Joane’s belief that making issues known that need addressing is important, driving her advocacy efforts on many issues, such as having Aboriginal art displayed in public galleries and museums.

“I just joined in and contributed what I could from my point of view.”

But at the foundation of it all are her visual art creations, some of which are in such prestigious collections as the Smithsonian Institution in Washington, the National Gallery of Canada in Ottawa, the Museum of Civilization in Gatineau, Queen Elizabeth II, the Duke and Duchess of York, and Canadian Embassies in Tokyo, New York and Stockholm.
One of her most challenging projects is the major sculpture she was commissioned to create for the Calgary International Airport.
“I had known for years that I wanted to create a new view of the prairie horse out of the western context, and I knew that I wanted to honour the way the ancestors had drawn a horse on the pictographs that they left for generations to come.

“It seemed an obvious strategy to propose a horse as it was an important means of travel and transport of house, food, personal effects and goods. I have always been in love with the beautiful shape of the horse. I wanted to shape it out of plaster as it was immediate and would be under my direct control. The surface also lent itself to my style of notation and painterly quality.
Over the years, Joane says, she has often returned to the medium of plaster, making warshirts that fit her in the ‘80s, some rocks that were part of wall installations, work made in reference to bundles taken apart by then uninformed employees at the Glenbow Museum, the “one little, two little” wall installation at the Canadian Museum of Civilization. The “Gettysburg Address” cradleboard, as well as other baby plaster bundles and the final plaster 10 little Indians made while artist in residence in Winnipeg.

“I suppose (the horse) became a culmination of all the work up to that point. Also, it allowed me to work large, think big, and to use my skills.

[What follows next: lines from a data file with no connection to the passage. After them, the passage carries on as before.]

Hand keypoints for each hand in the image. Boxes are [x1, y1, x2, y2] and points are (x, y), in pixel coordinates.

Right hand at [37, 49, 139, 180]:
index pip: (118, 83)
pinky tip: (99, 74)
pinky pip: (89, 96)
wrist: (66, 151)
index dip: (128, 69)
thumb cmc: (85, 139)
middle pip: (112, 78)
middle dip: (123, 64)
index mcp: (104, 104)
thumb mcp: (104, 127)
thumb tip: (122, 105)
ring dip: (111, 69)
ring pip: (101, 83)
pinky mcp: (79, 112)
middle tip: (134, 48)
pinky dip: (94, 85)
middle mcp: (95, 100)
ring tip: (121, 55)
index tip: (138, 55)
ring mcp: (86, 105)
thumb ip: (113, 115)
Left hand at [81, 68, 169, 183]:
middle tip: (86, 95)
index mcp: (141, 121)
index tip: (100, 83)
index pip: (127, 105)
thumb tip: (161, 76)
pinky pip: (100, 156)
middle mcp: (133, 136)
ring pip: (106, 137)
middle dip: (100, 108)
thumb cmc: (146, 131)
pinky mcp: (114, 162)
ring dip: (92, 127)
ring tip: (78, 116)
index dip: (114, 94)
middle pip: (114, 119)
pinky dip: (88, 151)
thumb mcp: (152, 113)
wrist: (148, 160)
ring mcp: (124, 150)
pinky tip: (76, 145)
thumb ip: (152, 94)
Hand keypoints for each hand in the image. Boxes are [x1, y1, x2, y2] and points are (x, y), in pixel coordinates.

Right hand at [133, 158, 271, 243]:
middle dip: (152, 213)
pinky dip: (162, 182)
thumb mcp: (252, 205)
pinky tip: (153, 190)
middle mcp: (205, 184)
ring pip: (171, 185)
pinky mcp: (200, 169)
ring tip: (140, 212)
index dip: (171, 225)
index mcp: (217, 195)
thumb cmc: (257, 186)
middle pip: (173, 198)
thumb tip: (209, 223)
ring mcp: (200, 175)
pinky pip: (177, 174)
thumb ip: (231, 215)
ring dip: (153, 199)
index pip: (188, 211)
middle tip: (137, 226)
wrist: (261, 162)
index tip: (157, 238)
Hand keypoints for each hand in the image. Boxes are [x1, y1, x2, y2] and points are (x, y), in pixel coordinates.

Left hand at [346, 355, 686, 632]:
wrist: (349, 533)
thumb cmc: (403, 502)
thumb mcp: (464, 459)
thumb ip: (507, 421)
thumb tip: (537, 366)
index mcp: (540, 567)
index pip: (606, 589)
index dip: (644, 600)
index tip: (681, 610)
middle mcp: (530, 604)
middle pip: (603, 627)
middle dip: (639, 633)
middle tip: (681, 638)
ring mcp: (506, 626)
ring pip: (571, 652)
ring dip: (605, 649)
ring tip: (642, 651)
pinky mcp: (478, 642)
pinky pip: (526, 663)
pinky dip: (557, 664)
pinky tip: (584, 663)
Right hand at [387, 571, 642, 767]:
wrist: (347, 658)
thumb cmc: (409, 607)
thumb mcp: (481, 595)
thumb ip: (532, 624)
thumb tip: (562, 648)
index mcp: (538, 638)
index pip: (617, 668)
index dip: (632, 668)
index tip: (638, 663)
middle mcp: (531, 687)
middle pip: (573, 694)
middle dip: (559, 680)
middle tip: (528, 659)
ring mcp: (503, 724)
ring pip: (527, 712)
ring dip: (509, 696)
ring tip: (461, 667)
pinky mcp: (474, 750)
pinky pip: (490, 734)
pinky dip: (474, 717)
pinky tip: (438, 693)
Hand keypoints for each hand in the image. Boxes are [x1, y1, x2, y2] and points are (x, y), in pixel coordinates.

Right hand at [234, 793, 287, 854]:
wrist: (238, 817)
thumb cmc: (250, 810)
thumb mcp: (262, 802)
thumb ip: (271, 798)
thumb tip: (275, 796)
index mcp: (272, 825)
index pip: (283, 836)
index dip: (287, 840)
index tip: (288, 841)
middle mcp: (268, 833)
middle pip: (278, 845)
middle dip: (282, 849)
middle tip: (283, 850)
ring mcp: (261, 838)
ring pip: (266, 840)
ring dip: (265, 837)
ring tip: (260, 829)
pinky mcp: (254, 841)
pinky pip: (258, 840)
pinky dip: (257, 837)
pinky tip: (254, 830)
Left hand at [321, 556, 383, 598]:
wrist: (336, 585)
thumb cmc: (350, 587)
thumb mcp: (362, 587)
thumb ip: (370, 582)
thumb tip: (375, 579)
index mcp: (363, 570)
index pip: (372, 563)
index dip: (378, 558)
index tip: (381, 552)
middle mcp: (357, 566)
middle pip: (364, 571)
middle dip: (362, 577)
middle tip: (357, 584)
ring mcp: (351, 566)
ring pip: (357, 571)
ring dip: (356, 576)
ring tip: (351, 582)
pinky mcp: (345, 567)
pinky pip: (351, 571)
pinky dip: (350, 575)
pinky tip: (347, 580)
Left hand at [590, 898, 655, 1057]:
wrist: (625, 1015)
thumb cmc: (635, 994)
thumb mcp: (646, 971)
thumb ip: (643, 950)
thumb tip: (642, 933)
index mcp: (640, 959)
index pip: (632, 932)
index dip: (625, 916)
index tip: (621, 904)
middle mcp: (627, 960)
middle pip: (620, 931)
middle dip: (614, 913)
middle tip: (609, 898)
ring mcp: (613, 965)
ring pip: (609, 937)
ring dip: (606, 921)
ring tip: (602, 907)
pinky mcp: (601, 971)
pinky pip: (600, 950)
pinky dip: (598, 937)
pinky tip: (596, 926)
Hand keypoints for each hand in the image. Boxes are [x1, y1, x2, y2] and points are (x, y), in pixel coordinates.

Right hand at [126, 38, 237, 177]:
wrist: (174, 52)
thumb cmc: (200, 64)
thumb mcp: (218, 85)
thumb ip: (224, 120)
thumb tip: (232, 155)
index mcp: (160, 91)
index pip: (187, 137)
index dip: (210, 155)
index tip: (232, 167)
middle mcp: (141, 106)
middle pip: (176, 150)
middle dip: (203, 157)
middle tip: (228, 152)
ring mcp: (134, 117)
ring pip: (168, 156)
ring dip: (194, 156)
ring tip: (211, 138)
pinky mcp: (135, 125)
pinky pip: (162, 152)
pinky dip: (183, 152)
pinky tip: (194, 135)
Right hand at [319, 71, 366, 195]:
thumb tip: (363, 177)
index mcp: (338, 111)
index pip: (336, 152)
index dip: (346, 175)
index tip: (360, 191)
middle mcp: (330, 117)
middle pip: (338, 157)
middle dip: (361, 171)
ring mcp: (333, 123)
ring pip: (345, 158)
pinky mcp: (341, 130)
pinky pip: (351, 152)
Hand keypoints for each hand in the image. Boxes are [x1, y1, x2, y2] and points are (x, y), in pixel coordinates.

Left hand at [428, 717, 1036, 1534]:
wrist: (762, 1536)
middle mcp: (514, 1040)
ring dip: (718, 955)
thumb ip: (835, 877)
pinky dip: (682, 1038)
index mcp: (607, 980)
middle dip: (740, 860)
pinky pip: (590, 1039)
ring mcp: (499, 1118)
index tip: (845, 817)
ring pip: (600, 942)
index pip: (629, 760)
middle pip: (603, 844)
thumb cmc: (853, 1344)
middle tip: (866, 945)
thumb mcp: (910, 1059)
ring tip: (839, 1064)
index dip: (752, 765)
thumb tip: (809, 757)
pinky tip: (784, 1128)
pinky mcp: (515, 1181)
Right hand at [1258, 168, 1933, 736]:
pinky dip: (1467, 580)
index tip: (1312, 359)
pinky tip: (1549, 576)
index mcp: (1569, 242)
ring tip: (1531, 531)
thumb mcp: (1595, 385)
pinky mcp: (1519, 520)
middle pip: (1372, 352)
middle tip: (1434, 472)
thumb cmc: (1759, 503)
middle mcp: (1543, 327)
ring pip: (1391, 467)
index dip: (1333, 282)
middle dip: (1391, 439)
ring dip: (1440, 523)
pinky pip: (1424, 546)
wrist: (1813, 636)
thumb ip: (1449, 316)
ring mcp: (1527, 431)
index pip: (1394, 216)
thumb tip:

“I have great respect for the airport authority and the architects for their continued belief in me over the time that it took to realize all the problems and work out the concept to a physical finale.
“There was no opening, no real dialogue, but I had evidence of people not being able to keep their hands off ‘horse.’
“It is quite amazing to be versed in art and the discipline of that “hands off” profession. I have had to repair the surface of horse twice. I have detected tracks on the top of its base from those kids’ sneakers with wheels on the soles. I have seen men’s sized tracks there also. I have witnessed grown men who pass the horse giving the rocks a resounding knock with their knuckles . . . quite amazing. I am considering starting a ‘friends of the horse society.’ But I also see how it engages people and children who are drawn to its curvilinear shape, and that makes me satisfied that it achieves its goal.”

Joane says her life and career are about the joy of discovery, curiousity, the journey, the people met, experiences, learning, just being within the creative process.”

She says there is still a lot to be done mainly in figuring out how to continue to share her work in more innovative ways. “Basically my career is, I think, to just keep working and everything will follow along.”